The main advantage of trading using opposite Stone Harbor and Eaton Vance positions is that it hedges away some unsystematic risk. Because of two separate transactions, even if Stone Harbor position performs unexpectedly, Eaton Vance can make up some of the losses. Pair trading also minimizes risk from directional movements in the market. For example, if an entire industry or sector drops because of unexpected headlines, the short position in Eaton Vance will offset losses from the drop in Eaton Vance's long position.

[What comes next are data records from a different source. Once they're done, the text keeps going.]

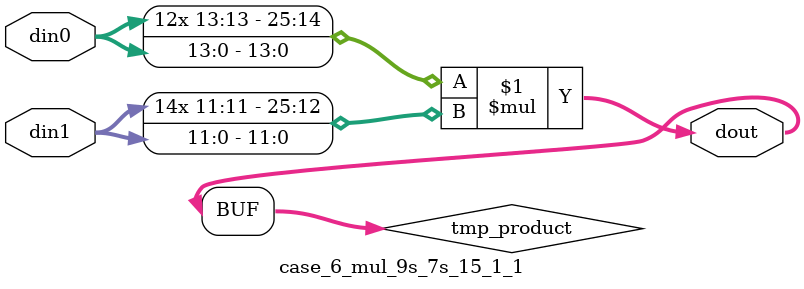
<source format=v>

`timescale 1 ns / 1 ps

 module case_6_mul_9s_7s_15_1_1(din0, din1, dout);
parameter ID = 1;
parameter NUM_STAGE = 0;
parameter din0_WIDTH = 14;
parameter din1_WIDTH = 12;
parameter dout_WIDTH = 26;

input [din0_WIDTH - 1 : 0] din0; 
input [din1_WIDTH - 1 : 0] din1; 
output [dout_WIDTH - 1 : 0] dout;

wire signed [dout_WIDTH - 1 : 0] tmp_product;



























assign tmp_product = $signed(din0) * $signed(din1);








assign dout = tmp_product;





















endmodule

</source>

The idea behind Stone Harbor Emerging and Eaton Vance Tax pairs trading is to make the combined position market-neutral, meaning the overall market's direction will not affect its win or loss (or potential downside or upside). This can be achieved by designing a pairs trade with two highly correlated stocks or equities that operate in a similar space or sector, making it possible to obtain profits through simple and relatively low-risk investment.
Check out your portfolio center.
Note that this page's information should be used as a complementary analysis to find the right mix of equity instruments to add to your existing portfolios or create a brand new portfolio. You can also try the Pair Correlation module to compare performance and examine fundamental relationship between any two equity instruments.